§ WORK REQUIRED:
Can you print the data exactly and leave out each image?

§ RECORD EXCERPTS:
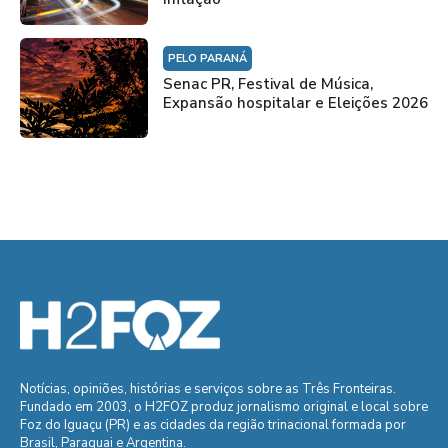
PELO PARANÁ
Senac PR, Festival de Música,
Expansão hospitalar e Eleições 2026
Notícias, opiniões, histórias e serviços sobre as Três Fronteiras.
Fundado em 2003, o H2FOZ produz jornalismo original e local sobre
Foz do Iguaçu (PR) e as cidades da região trinacional formada por
Brasil, Paraguai e Argentina.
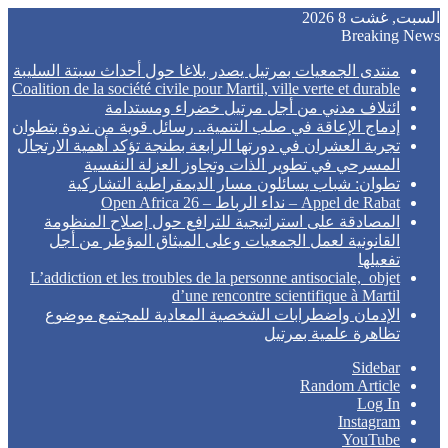
السبت, غشت 8 2026
Breaking News
منتدى الجمعيات بمرتيل يصدر بلاغا حول أحداث سبتة السليبة
Coalition de la société civile pour Martil, ville verte et durable
ائتلاف مدني من أجل مرتيل خضراء ومستدامة
إدماج الإعاقة في صلب التنمية.. رسائل قوية من ندوة بتطوان
تجربة العشران في دورتها الرابعة بطنجة تؤكد أهمية الارتجال
المسرحي في تطوير الذات وتجاوز العزلة النفسية
تطوان: شباب يسائلون مسار الديمقراطية التشاركية
Appel de Rabat – نداء الرباط – Open Africa 26
المصادقة على استراتيجية للترافع حول إصلاح المنظومة
القانونية لعمل الجمعيات وعلى الميثاق المؤطر من أجل
تفعيلها
L’addiction et les troubles de la personne antisociale, objet
d’une rencontre scientifique à Martil
الإدمان واضطرابات الشخصية المعادية للمجتمع موضوع
تظاهرة علمية بمرتيل
Sidebar
Random Article
Log In
Instagram
YouTube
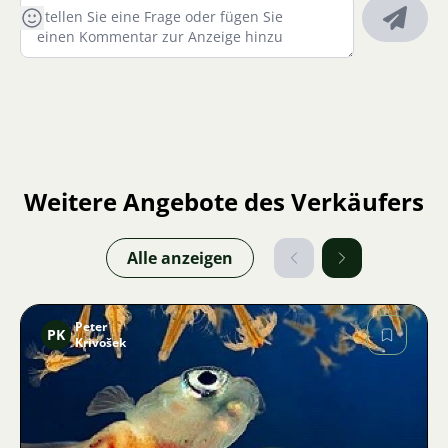
Weitere Angebote des Verkäufers
Alle anzeigen
Peter
PK
Krivošek
Bild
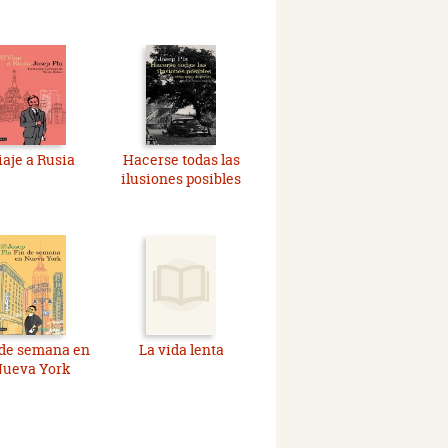
iaje a Rusia
Hacerse todas las
ilusiones posibles
 de semana en
La vida lenta
ueva York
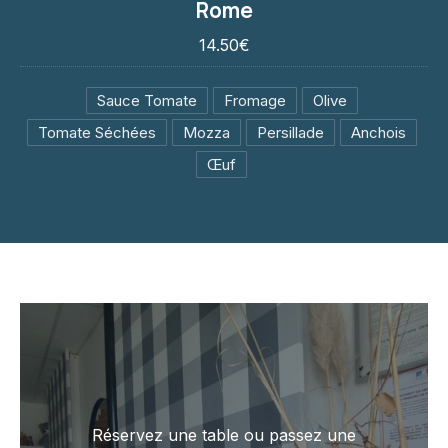
Rome
14.50€
14.50€
Sauce Tomate
Fromage
Olive
Tomate Séchées
Mozza
Persillade
Anchois
Œuf
PREVIOUS
NE
Réservez une table ou passez une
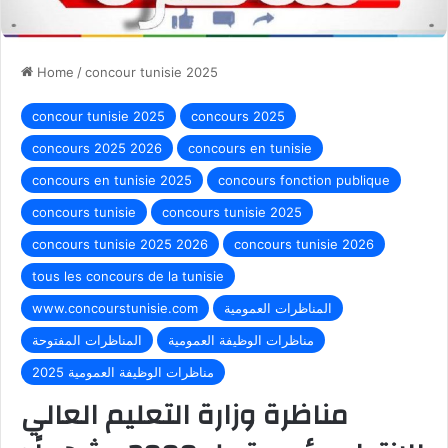
Home
/
concour tunisie 2025
concour tunisie 2025
concours 2025
concours 2025 2026
concours en tunisie
concours en tunisie 2025
concours fonction publique
concours tunisie
concours tunisie 2025
concours tunisie 2025 2026
concours tunisie 2026
tous les concours de la tunisie
المناظرات العمومية
www.concourstunisie.com
مناظرات الوظيفة العمومية
المناظرات المفتوحة
مناظرات الوظيفة العمومية 2025
مناظرة وزارة التعليم العالي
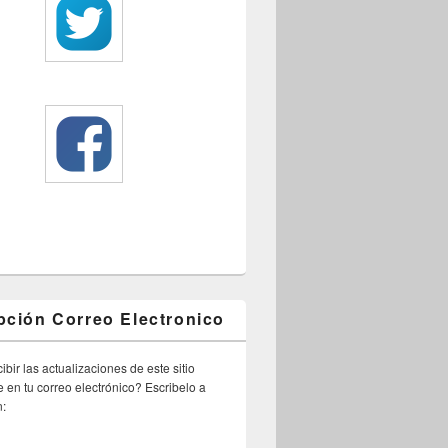
pción Correo Electronico
ibir las actualizaciones de este sitio
 en tu correo electrónico? Escribelo a
n:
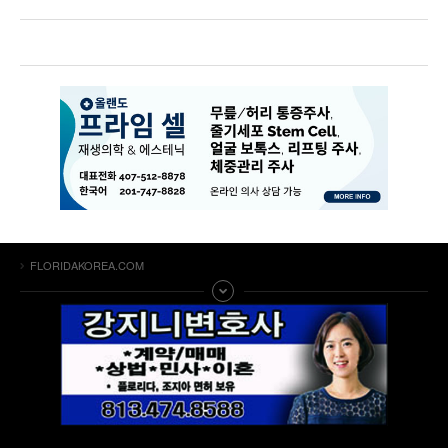
FLORIDAKOREA.COM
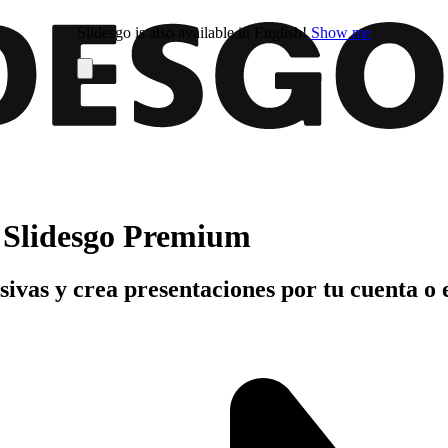
Slidesgo is also available in English!
Show me
n Slidesgo Premium
usivas y crea presentaciones por tu cuenta o 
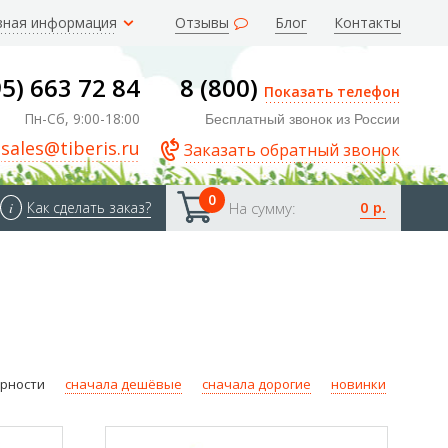
зная информация
Отзывы
Блог
Контакты
95) 663 72 84
8 (800)
Показать телефон
Пн-Сб, 9:00-18:00
Бесплатный звонок из России
sales@tiberis.ru
Заказать обратный звонок
0
0 р.
i
Как сделать заказ?
На сумму:
ярности
сначала дешёвые
сначала дорогие
новинки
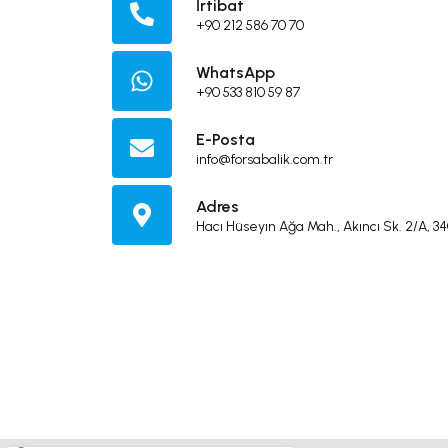
İrtibat
+90 212 586 70 70
WhatsApp
+90 533 810 59 87
E-Posta
info@forsabalik.com.tr
Adres
Hacı Hüseyın Ağa Mah., Akıncı Sk. 2/A, 34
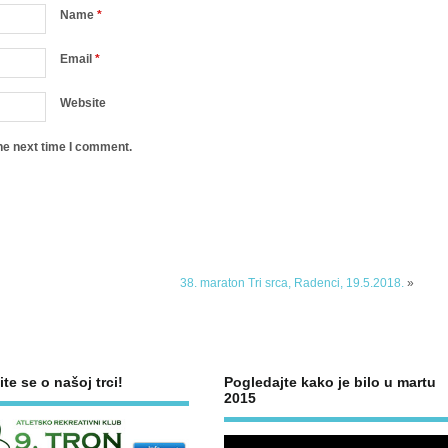
Name
*
Email
*
Website
he next time I comment.
38. maraton Tri srca, Radenci, 19.5.2018.
»
ite se o našoj trci!
Pogledajte kako je bilo u martu
2015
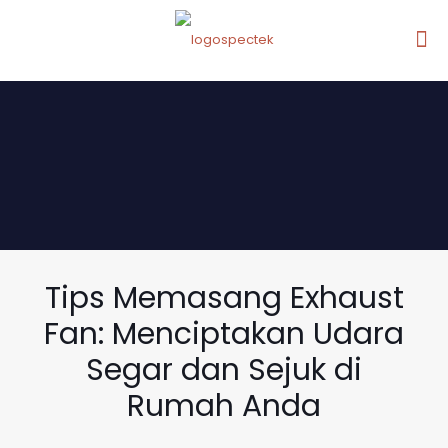
Tips Memasang Exhaust
Fan: Menciptakan Udara
Segar dan Sejuk di
Rumah Anda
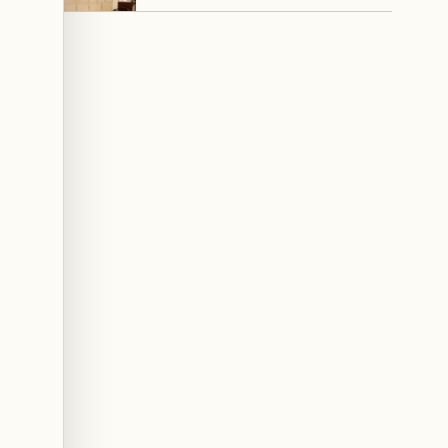
Washington et à Ankara, ainsi
que de la trajectoire des
négociations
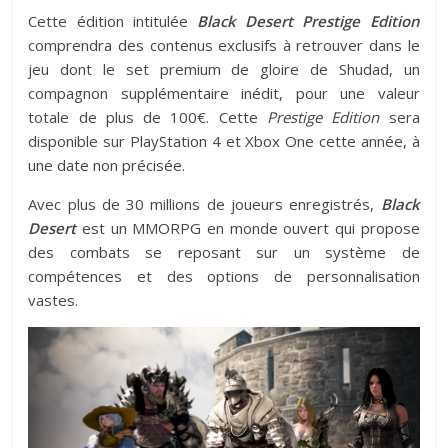
Cette édition intitulée
Black Desert Prestige Edition
comprendra des contenus exclusifs à retrouver dans le
jeu dont le set premium de gloire de Shudad, un
compagnon supplémentaire inédit, pour une valeur
totale de plus de 100€. Cette
Prestige Edition
sera
disponible sur PlayStation 4 et Xbox One cette année, à
une date non précisée.
Avec plus de 30 millions de joueurs enregistrés,
Black
Desert
est un MMORPG en monde ouvert qui propose
des combats se reposant sur un système de
compétences et des options de personnalisation
vastes.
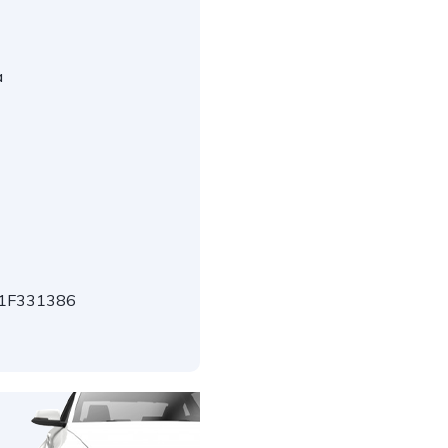
a
1F331386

§ WORKED SOLUTION:
PELO PARANÁ
Senac PR, Festival de Música,
Expansão hospitalar e Eleições 2026
Notícias, opiniões, histórias e serviços sobre as Três Fronteiras.
Fundado em 2003, o H2FOZ produz jornalismo original e local sobre
Foz do Iguaçu (PR) e as cidades da região trinacional formada por
Brasil, Paraguai e Argentina.
السبت, غشت 8 2026
Breaking News
منتدى الجمعيات بمرتيل يصدر بلاغا حول أحداث سبتة السليبة
Coalition de la société civile pour Martil, ville verte et durable
ائتلاف مدني من أجل مرتيل خضراء ومستدامة
إدماج الإعاقة في صلب التنمية.. رسائل قوية من ندوة بتطوان
تجربة العشران في دورتها الرابعة بطنجة تؤكد أهمية الارتجال
المسرحي في تطوير الذات وتجاوز العزلة النفسية
تطوان: شباب يسائلون مسار الديمقراطية التشاركية
Appel de Rabat – نداء الرباط – Open Africa 26
المصادقة على استراتيجية للترافع حول إصلاح المنظومة
القانونية لعمل الجمعيات وعلى الميثاق المؤطر من أجل
تفعيلها
L’addiction et les troubles de la personne antisociale, objet
d’une rencontre scientifique à Martil
الإدمان واضطرابات الشخصية المعادية للمجتمع موضوع
تظاهرة علمية بمرتيل
Sidebar
Random Article
Log In
Instagram
YouTube
Weitere Angebote des Verkäufers
Alle anzeigen
Peter
PK
Krivošek
Bild
iaje a Rusia
Hacerse todas las
ilusiones posibles
 de semana en
La vida lenta
ueva York
Rome
14.50€
14.50€
Sauce Tomate
Fromage
Olive
Tomate Séchées
Mozza
Persillade
Anchois
Œuf
PREVIOUS
NE
Réservez une table ou passez une
Home
/
concour tunisie 2025
concour tunisie 2025
concours 2025
concours 2025 2026
concours en tunisie
concours en tunisie 2025
concours fonction publique
concours tunisie
concours tunisie 2025
concours tunisie 2025 2026
concours tunisie 2026
tous les concours de la tunisie
المناظرات العمومية
www.concourstunisie.com
مناظرات الوظيفة العمومية
المناظرات المفتوحة
مناظرات الوظيفة العمومية 2025
مناظرة وزارة التعليم العالي
pción Correo Electronico
ibir las actualizaciones de este sitio
 en tu correo electrónico? Escribelo a
n:
FLORIDAKOREA.COM
Slidesgo is also available in English!
Show me
n Slidesgo Premium
usivas y crea presentaciones por tu cuenta o 
зная информация
Отзывы
Блог
Контакты
95) 663 72 84
8 (800)
Показать телефон
Пн-Сб, 9:00-18:00
Бесплатный звонок из России
sales@tiberis.ru
Заказать обратный звонок
0
0 р.
i
Как сделать заказ?
На сумму:
ярности
сначала дешёвые
сначала дорогие
новинки
İrtibat
+90 212 586 70 70
WhatsApp
+90 533 810 59 87
E-Posta
info@forsabalik.com.tr
Adres
Hacı Hüseyın Ağa Mah., Akıncı Sk. 2/A, 34
Name
*
Email
*
Website
he next time I comment.
38. maraton Tri srca, Radenci, 19.5.2018.
»
ite se o našoj trci!
Pogledajte kako je bilo u martu
2015
Tips Memasang Exhaust
Fan: Menciptakan Udara
Segar dan Sejuk di
Rumah Anda
Washington et à Ankara, ainsi
que de la trajectoire des
négociations
Cette édition intitulée
Black Desert Prestige Edition
comprendra des contenus exclusifs à retrouver dans le
jeu dont le set premium de gloire de Shudad, un
compagnon supplémentaire inédit, pour une valeur
totale de plus de 100€. Cette
Prestige Edition
sera
disponible sur PlayStation 4 et Xbox One cette année, à
une date non précisée.
Avec plus de 30 millions de joueurs enregistrés,
Black
Desert
est un MMORPG en monde ouvert qui propose
des combats se reposant sur un système de
compétences et des options de personnalisation
vastes.
a
1F331386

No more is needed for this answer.